Any help/suggestion would be appreciated.
Note: I already tried
pd.merge(dfinal, df1, on='movie_title')
and output comes like one row
director_name actor_1_name actor_2_name actor_3_name movie_title movieId title genres
and on how ="outer"/"left", "right", I tried all and didn't get any row after dropping NaN although many common coloumn do exist.
You can use pd.merge:
import pandas as pd
pd.merge(df1, df2, on="movie_title")
Only rows are kept for which common keys are found in both data frames. In case you want to keep all rows from the left data frame and only add values from df2 where a matching key is available, you can use how="left":
pd.merge(df1, df2, on="movie_title", how="left")
We can merge two Data frames in several ways.

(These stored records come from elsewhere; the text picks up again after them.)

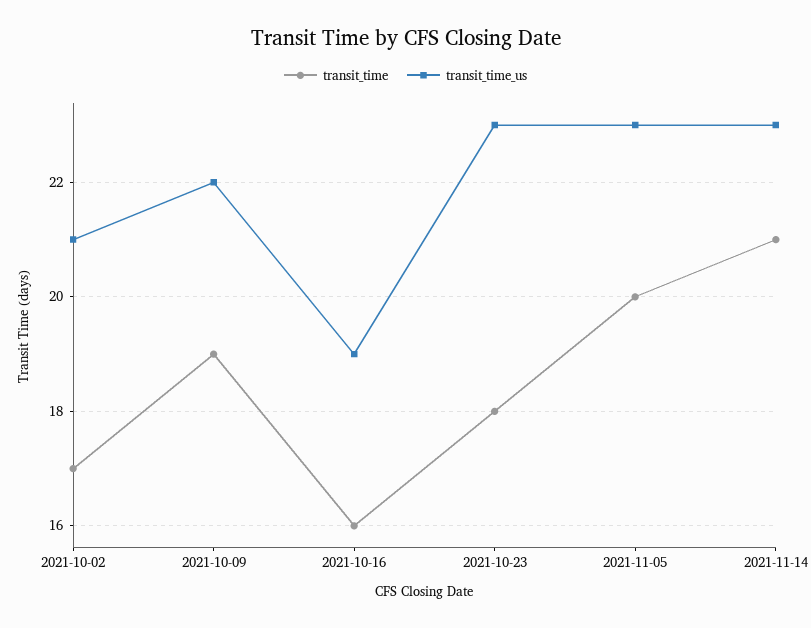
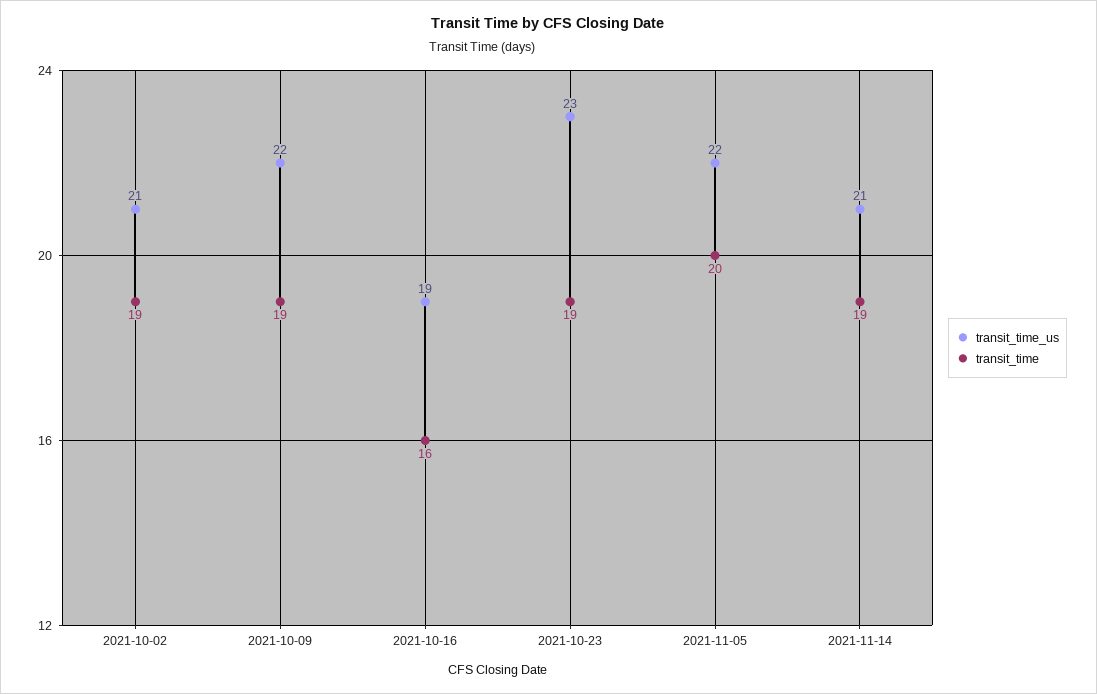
  {
    "transit_time": {
-     "2021-10-02": 17,
+     "2021-10-02": 19,
      "2021-10-09": 19,
      "2021-10-16": 16,
-     "2021-10-23": 18,
+     "2021-10-23": 19,
      "2021-11-05": 20,
-     "2021-11-14": 21
+     "2021-11-14": 19
    },
    "transit_time_us": {
      "2021-10-02": 21,
      "2021-10-09": 22,
      "2021-10-16": 19,
      "2021-10-23": 23,
-     "2021-11-05": 23,
+     "2021-11-05": 22,
-     "2021-11-14": 23
+     "2021-11-14": 21
    }
  }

Most common way in python is using merge operation in Pandas.
import pandas
dfinal = df1.merge(df2, on="movie_title", how = 'inner')

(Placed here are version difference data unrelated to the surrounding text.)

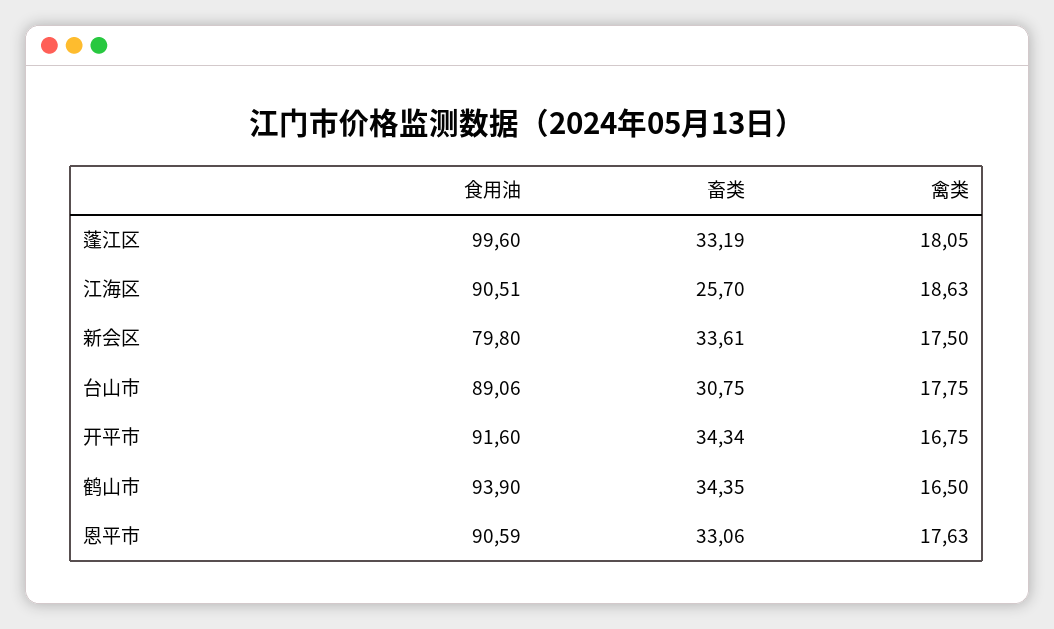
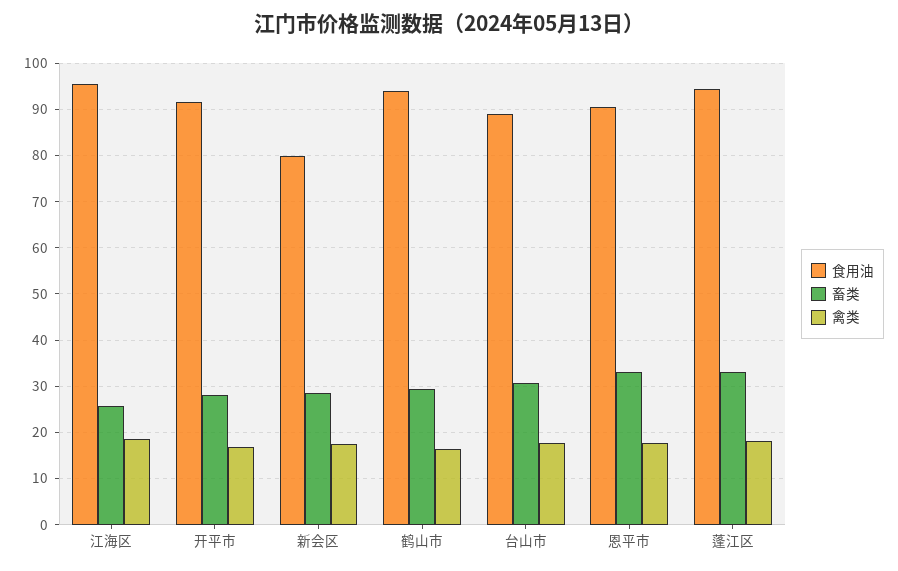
  {
    "食用油": {
-     "蓬江区": 99.6,
+     "蓬江区": 94,
-     "江海区": 90.51,
+     "江海区": 96,
      "新会区": 79.8,
      "台山市": 89.06,
      "开平市": 91.6,
      "鹤山市": 93.9,
      "恩平市": 90.59
    },
    "畜类": {
      "蓬江区": 33.19,
      "江海区": 25.7,
-     "新会区": 33.61,
+     "新会区": 28,
      "台山市": 30.75,
-     "开平市": 34.34,
+     "开平市": 28,
-     "鹤山市": 34.35,
+     "鹤山市": 30,
      "恩平市": 33.06
    },
    "禽类": {
      "蓬江区": 18.05,
      "江海区": 18.63,
      "新会区": 17.5,
      "台山市": 17.75,
      "开平市": 16.75,
      "鹤山市": 16.5,
      "恩平市": 17.63
    }
  }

For merging based on columns of different dataframe, you may specify left and right common column names specially in case of ambiguity of two different names of same column, lets say - 'movie_title' as 'movie_name'.
dfinal = df1.merge(df2, how='inner', left_on='movie_title', right_on='movie_name')
If you want to be even more specific, you may read the documentation of pandas merge operation.
If you want to merge two DataFrames and you want a merged DataFrame in which only common values from both data frames will appear then do inner merge.
import pandas as pd
merged_Frame = pd.merge(df1, df2, on = id, how='inner')